Investors remain cautious because much of BHP’s recent windfall has come from high commodity prices rather than big increases in volumes. The market is also wary of cyclical risks — notably the potential for Chinese growth to slow — so the company’s price-earnings valuation doesn’t fully reflect confidence that the boom can continue without risk.
How is BHP different from Apple, which was also mentioned in the article?
The article contrasts the two: Apple’s success has been driven by relentless innovation and marketing (and a >5% share fall when Steve Jobs stepped down), while BHP’s recent profits are rooted in long‑standing legacy assets and booming global demand for raw materials rather than product reinvention.

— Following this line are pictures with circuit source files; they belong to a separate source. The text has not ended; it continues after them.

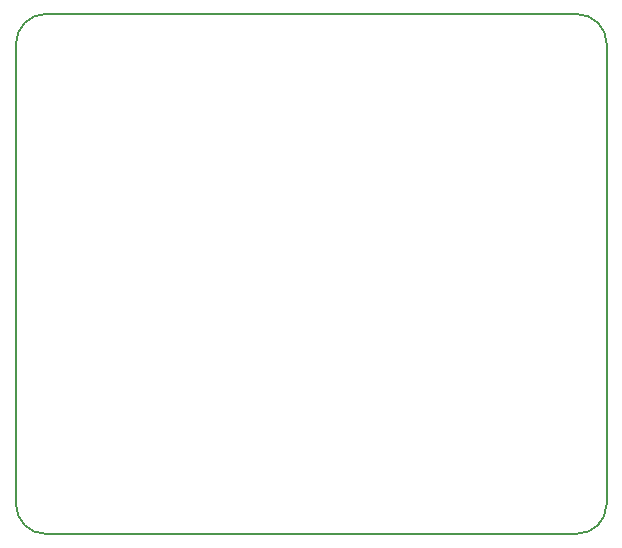
<source format=gko>
G04 Layer_Color=16711935*
%FSLAX44Y44*%
%MOMM*%
G71*
G01*
G75*
%ADD47C,0.2000*%
D47*
X0Y-195000D02*
G03*
X25000Y-220000I25000J0D01*
G01*
X475000D02*
G03*
X500000Y-195000I0J25000D01*
G01*
Y195000D02*
G03*
X475000Y220000I-25000J0D01*
G01*
X25000D02*
G03*
X0Y195000I0J-25000D01*
G01*
Y-195000D02*
Y195000D01*
X25000Y-220000D02*
X475000D01*
X500000Y-195000D02*
Y195000D01*
X25000Y220000D02*
X475000D01*
M02*

</source>
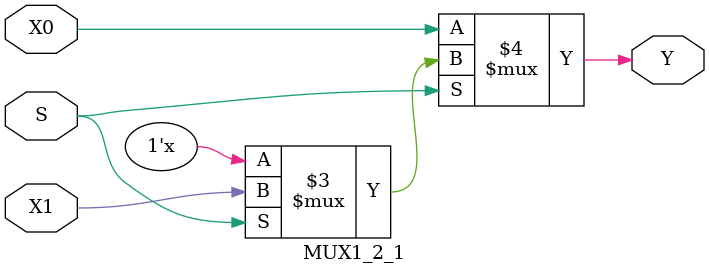
<source format=v>
`timescale 1ns / 1ps
module MUX1_2_1(X1,X0,S,Y
    );
	 input X1,X0;
	 input S;
	 output Y;
	 assign Y=(S==1'b0)?X0:(S==1'b1)?X1:1'bz;
endmodule

</source>
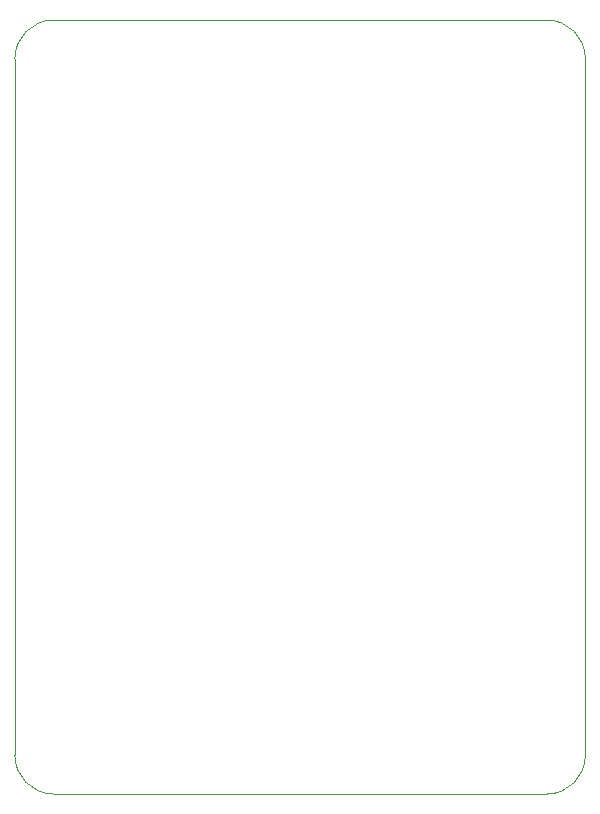
<source format=gbr>
%TF.GenerationSoftware,KiCad,Pcbnew,(6.0.5-0)*%
%TF.CreationDate,2022-07-20T14:51:46+02:00*%
%TF.ProjectId,bus driver,62757320-6472-4697-9665-722e6b696361,rev?*%
%TF.SameCoordinates,Original*%
%TF.FileFunction,Profile,NP*%
%FSLAX46Y46*%
G04 Gerber Fmt 4.6, Leading zero omitted, Abs format (unit mm)*
G04 Created by KiCad (PCBNEW (6.0.5-0)) date 2022-07-20 14:51:46*
%MOMM*%
%LPD*%
G01*
G04 APERTURE LIST*
%TA.AperFunction,Profile*%
%ADD10C,0.100000*%
%TD*%
G04 APERTURE END LIST*
D10*
X172859500Y-67259200D02*
G75*
G03*
X169608254Y-64008000I-3251200J0D01*
G01*
X127812800Y-129527054D02*
X169608254Y-129540000D01*
X172859454Y-126288800D02*
X172859454Y-67259200D01*
X169608254Y-64008000D02*
X127812800Y-64020946D01*
X124561646Y-126275854D02*
G75*
G03*
X127812800Y-129527054I3251154J-46D01*
G01*
X127812800Y-64020900D02*
G75*
G03*
X124561600Y-67272146I0J-3251200D01*
G01*
X169608254Y-129539954D02*
G75*
G03*
X172859454Y-126288800I46J3251154D01*
G01*
X124561600Y-67272146D02*
X124561600Y-126275854D01*
M02*

</source>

What are the main risks for everyday investors in BHP related to China and global demand?
A key investor concern is that if China’s growth falters, demand for commodities such as iron ore and coal could weaken, hurting BHP’s earnings. The article notes the company’s fortunes are linked to the broader international economy, making it sensitive to skittish global demand.
How diversified is BHP’s earnings mix compared with rival Rio Tinto?
According to the article, iron ore made up 37.5% of BHP’s earnings before interest, tax, depreciation and amortisation, versus 68% for Rio Tinto — showing BHP’s commodity mix is relatively more diversified.
What does the article say about BHP’s dividend policy and capital management?
The article says BHP points to a ‘linear’ dividend record — dividends that are stable or increase — as evidence of earnings sustainability. It also highlights that BHP has continued to invest through the cycle, bought back shares and employed capital management to smooth cyclicality.
Is BHP’s cash flow growth coming from selling more product or from higher prices?
The article states the bulk of BHP’s increased cash flow has come from improved prices for its products rather than a significant rise in volumes sold.
Will BHP’s recent capital expenditure ease the supply-demand imbalance for commodities soon?
BHP and Rio Tinto have stepped up large-scale capital expenditure to boost supply, but the article cautions it will be a few years before that capacity comes on stream — in some sectors supply improvements may not materialise for another five to 10 years.